» **About this task**:
How many lines below contain the word "middle"? Reply solely with the number.

» **Material shown**:
┌──

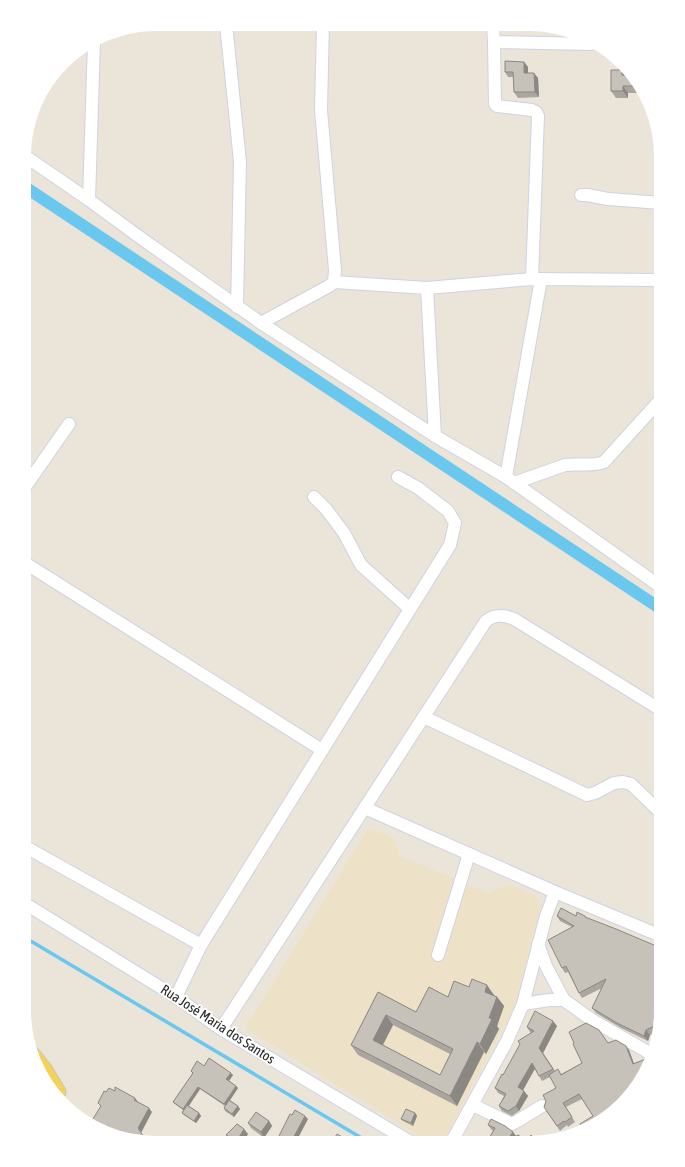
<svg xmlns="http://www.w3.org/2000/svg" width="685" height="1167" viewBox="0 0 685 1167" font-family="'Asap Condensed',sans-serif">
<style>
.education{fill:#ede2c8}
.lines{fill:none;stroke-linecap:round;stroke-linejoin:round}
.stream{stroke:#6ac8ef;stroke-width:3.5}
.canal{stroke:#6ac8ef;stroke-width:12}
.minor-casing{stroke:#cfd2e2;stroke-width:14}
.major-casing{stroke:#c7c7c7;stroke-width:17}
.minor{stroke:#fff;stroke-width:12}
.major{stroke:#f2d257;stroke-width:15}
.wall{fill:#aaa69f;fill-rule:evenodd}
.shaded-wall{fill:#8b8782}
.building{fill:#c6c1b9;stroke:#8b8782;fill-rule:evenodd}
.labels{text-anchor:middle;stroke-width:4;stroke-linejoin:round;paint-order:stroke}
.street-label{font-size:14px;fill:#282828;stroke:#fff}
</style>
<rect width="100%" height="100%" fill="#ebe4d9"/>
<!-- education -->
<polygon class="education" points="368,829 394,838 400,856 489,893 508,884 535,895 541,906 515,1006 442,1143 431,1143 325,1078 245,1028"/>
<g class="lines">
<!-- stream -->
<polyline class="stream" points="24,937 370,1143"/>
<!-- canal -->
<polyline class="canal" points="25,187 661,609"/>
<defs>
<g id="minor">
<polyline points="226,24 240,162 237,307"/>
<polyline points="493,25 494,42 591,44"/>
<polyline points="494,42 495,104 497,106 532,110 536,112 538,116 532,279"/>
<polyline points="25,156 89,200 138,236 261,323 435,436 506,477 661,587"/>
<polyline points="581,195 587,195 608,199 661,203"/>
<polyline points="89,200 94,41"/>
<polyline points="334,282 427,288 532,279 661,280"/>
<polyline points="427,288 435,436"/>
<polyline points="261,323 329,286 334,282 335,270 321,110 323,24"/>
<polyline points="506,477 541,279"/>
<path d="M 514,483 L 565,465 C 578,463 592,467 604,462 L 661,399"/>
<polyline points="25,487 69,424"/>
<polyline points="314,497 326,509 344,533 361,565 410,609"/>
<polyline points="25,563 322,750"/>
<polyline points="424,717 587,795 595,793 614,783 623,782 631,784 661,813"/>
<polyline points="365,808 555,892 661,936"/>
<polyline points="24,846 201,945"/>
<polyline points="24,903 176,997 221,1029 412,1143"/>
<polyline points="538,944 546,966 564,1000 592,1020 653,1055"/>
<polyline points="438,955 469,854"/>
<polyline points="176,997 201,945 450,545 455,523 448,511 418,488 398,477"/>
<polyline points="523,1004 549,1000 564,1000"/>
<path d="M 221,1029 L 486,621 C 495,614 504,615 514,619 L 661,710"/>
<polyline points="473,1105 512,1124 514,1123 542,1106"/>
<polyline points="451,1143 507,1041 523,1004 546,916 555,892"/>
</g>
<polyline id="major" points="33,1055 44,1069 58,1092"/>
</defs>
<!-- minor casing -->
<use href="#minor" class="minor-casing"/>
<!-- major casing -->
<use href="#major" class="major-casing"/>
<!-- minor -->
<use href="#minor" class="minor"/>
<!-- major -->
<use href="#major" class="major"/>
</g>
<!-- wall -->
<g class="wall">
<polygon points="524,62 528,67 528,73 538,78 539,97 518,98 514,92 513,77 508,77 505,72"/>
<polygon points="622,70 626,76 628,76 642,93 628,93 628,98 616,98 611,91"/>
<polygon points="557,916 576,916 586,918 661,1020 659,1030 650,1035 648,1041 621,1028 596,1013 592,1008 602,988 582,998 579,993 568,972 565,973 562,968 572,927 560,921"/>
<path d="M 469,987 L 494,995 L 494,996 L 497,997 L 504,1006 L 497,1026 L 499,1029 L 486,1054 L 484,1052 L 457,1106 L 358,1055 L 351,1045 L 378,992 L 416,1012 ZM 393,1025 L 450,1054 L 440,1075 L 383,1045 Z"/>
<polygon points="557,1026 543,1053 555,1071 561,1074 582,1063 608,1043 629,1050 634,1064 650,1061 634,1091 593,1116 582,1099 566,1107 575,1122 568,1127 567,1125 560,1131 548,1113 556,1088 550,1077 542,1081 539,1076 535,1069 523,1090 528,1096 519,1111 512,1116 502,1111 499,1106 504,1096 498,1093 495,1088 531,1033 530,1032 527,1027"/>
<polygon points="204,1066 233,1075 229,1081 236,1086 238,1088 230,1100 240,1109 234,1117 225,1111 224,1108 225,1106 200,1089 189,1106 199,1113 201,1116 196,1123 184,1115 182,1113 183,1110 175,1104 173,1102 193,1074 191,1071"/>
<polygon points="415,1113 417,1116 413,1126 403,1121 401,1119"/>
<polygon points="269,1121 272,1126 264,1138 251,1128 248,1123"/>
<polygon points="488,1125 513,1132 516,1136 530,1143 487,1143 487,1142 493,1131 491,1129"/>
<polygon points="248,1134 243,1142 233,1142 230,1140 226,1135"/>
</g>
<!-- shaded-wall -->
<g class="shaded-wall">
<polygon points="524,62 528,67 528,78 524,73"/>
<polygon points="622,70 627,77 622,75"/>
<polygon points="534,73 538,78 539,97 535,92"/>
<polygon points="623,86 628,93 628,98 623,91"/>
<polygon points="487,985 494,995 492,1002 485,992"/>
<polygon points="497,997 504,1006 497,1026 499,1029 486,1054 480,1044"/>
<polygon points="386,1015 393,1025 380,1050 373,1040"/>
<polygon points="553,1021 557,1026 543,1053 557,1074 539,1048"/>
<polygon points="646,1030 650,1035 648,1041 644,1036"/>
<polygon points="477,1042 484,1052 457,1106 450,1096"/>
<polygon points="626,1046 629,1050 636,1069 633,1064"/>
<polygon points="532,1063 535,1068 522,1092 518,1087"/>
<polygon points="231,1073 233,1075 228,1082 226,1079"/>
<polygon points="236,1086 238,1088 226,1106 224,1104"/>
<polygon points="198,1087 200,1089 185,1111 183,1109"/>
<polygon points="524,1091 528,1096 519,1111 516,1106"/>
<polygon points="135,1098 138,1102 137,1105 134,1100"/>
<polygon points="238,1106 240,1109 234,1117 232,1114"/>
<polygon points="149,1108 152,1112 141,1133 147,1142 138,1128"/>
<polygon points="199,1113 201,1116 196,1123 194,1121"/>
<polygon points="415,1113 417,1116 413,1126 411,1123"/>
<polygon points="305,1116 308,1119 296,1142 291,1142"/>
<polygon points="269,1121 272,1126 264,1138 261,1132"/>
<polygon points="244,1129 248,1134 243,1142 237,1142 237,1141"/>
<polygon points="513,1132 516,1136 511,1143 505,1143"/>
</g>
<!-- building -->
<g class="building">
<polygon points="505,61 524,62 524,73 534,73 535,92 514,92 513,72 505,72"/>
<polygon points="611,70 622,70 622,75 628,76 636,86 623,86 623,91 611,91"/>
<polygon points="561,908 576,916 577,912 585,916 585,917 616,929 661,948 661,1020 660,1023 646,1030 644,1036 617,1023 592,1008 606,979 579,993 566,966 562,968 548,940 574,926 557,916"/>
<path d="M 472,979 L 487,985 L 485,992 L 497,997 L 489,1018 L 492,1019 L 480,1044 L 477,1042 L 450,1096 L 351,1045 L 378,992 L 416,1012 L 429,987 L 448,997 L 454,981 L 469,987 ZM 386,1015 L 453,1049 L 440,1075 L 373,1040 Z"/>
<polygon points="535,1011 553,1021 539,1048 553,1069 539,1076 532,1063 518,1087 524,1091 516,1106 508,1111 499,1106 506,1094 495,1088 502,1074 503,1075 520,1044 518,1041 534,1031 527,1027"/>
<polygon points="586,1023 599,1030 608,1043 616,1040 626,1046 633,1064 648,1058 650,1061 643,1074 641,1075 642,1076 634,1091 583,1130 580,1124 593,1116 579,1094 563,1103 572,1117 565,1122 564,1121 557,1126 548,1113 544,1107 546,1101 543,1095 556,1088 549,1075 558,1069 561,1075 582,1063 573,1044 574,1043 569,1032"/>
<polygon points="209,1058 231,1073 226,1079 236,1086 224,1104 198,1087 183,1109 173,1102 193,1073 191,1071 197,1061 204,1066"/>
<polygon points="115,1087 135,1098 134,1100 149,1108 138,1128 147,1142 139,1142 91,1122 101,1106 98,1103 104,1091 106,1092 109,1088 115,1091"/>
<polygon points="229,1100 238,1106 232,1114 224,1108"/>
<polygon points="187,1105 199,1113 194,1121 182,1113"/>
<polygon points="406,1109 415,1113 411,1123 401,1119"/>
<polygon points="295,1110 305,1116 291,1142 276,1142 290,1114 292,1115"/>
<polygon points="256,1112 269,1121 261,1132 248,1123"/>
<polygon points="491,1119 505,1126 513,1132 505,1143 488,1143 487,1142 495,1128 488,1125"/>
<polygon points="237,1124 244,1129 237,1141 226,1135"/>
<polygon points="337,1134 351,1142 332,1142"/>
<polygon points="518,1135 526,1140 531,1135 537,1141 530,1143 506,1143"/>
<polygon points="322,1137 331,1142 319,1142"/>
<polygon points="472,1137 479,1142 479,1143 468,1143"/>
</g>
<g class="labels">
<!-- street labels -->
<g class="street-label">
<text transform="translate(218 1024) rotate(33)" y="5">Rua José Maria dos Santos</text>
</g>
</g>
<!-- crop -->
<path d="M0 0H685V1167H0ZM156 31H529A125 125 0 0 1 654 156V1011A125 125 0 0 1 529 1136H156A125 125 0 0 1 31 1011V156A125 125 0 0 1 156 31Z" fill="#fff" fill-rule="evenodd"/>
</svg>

└──
┌──

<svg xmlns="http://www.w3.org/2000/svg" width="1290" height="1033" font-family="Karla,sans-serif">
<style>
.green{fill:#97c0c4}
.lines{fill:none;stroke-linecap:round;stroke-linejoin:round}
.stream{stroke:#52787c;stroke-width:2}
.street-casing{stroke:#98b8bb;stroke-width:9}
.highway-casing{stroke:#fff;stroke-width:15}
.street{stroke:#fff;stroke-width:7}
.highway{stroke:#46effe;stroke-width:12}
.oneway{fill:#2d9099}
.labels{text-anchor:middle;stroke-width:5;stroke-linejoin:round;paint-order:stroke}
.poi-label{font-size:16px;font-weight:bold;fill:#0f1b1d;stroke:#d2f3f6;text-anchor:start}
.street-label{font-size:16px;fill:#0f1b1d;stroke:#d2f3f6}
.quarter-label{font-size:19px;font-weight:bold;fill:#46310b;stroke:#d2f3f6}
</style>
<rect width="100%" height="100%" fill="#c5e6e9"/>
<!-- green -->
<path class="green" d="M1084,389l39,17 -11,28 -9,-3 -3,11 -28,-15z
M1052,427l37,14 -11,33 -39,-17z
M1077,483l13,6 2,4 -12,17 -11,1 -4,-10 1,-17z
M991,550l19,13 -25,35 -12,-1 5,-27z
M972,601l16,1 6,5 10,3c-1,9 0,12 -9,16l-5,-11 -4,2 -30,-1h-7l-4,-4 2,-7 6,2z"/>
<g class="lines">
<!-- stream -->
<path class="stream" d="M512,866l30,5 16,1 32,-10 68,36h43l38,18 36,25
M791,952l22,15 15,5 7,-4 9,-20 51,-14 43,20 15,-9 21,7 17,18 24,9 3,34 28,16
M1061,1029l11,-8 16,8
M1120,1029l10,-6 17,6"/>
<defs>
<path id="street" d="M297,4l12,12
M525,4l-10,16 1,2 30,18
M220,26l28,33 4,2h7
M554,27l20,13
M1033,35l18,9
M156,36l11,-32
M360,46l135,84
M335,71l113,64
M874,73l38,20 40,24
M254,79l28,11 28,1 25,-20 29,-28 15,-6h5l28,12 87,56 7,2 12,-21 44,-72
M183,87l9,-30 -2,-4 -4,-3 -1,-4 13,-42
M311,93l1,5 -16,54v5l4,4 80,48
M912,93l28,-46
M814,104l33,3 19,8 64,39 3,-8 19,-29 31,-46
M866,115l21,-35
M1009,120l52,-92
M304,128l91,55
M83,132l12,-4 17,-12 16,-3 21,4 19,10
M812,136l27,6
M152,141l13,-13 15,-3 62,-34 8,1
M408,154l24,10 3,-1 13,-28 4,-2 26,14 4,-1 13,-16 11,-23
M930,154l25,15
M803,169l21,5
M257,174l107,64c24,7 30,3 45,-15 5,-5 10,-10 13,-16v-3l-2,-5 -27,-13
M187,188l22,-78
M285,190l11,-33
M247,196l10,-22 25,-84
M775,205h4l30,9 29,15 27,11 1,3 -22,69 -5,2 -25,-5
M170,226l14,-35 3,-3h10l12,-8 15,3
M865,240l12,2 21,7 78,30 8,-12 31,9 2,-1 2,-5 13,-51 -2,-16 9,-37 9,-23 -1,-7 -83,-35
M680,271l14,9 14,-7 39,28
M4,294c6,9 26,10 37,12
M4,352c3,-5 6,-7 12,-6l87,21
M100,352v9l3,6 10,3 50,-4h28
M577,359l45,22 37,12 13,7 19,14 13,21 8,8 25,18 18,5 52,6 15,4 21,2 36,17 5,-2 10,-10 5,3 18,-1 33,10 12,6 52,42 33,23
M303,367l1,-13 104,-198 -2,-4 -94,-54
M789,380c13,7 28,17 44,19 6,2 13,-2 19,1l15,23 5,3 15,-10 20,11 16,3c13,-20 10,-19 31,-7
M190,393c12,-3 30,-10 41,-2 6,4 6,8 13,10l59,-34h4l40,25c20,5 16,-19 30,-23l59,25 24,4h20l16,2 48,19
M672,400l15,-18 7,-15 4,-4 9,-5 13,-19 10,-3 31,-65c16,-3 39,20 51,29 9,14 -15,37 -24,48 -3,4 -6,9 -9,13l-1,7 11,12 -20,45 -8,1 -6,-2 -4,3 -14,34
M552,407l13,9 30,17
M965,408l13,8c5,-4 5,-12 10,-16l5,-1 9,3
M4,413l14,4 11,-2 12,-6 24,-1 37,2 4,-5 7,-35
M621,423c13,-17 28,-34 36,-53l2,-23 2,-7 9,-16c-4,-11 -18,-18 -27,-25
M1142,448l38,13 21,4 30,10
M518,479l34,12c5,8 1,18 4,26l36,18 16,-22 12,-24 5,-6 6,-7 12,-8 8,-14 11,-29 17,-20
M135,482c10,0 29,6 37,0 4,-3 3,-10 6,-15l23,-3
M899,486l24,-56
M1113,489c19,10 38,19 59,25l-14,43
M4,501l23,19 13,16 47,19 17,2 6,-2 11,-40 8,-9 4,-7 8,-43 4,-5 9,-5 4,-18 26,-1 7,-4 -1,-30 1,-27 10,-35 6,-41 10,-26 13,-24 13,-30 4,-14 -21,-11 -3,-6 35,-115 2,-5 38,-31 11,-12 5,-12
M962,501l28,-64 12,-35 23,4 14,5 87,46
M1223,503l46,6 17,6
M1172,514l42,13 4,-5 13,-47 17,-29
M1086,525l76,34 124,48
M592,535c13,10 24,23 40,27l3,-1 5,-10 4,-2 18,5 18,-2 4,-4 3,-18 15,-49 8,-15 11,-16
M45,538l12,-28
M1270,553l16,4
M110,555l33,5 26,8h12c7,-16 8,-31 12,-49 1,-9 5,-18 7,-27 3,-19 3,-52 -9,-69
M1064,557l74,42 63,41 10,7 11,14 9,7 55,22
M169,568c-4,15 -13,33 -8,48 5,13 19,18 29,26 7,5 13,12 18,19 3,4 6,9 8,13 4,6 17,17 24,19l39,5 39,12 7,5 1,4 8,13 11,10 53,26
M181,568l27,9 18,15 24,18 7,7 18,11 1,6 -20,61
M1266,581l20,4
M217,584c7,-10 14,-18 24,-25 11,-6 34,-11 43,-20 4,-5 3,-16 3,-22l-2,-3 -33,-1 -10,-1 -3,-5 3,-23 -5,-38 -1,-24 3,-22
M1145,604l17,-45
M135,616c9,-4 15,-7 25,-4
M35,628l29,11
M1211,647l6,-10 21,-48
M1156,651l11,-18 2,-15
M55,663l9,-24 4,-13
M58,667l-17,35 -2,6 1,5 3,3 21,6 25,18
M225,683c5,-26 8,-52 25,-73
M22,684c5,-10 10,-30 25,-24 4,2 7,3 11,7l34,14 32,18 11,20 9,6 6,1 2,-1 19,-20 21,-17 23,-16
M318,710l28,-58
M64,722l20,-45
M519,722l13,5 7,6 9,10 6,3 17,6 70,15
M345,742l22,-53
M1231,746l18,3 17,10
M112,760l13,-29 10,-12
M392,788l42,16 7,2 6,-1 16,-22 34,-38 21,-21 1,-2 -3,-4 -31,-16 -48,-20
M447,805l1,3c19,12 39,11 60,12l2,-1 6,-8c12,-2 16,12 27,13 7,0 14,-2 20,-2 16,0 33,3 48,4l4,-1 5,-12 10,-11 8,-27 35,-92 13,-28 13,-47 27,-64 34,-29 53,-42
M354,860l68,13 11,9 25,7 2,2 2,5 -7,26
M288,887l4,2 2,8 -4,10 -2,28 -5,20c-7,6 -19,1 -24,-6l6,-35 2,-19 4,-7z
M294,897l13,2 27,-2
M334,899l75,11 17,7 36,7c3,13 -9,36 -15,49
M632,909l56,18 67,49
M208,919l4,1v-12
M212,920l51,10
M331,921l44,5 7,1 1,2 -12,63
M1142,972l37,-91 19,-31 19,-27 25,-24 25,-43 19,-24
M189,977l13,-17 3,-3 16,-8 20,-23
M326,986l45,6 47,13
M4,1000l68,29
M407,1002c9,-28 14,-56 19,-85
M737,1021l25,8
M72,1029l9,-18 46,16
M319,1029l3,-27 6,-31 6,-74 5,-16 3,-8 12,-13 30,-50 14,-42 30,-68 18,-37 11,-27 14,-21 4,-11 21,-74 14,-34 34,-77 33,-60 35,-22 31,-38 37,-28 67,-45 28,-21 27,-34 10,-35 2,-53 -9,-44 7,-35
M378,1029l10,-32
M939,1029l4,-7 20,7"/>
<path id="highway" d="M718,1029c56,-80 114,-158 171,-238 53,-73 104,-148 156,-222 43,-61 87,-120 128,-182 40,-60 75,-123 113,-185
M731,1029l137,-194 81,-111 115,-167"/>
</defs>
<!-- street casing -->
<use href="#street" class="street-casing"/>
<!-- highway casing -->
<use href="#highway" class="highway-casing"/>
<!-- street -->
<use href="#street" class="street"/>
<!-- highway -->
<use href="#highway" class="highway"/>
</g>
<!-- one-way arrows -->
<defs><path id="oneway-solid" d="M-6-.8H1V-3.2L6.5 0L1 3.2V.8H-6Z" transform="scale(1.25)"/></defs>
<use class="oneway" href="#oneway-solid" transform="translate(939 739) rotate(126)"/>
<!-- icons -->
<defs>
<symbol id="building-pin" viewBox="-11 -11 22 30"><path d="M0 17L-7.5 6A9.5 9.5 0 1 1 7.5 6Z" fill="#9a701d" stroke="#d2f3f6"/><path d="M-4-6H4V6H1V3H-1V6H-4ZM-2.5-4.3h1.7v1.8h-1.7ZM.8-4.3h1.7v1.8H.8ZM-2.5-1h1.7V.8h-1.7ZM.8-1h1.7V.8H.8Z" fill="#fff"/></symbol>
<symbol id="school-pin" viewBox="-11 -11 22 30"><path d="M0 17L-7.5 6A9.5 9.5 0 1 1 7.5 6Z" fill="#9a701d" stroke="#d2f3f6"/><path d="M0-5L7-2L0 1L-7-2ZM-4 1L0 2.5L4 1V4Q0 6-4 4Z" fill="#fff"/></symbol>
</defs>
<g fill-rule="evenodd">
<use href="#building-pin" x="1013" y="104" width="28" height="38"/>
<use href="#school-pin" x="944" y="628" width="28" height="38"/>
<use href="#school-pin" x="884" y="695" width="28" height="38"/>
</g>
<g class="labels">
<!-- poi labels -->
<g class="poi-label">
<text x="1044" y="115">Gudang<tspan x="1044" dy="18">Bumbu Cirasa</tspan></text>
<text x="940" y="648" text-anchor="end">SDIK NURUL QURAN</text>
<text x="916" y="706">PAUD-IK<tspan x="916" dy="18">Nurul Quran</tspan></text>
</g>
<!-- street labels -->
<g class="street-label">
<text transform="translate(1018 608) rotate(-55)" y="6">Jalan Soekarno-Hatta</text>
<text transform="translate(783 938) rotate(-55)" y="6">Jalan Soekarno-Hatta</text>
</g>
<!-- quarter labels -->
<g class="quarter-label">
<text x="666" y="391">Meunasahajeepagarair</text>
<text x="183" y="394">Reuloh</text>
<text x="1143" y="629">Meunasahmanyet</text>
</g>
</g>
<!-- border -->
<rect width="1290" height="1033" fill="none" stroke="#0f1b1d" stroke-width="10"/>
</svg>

└──

» **Task result**:
2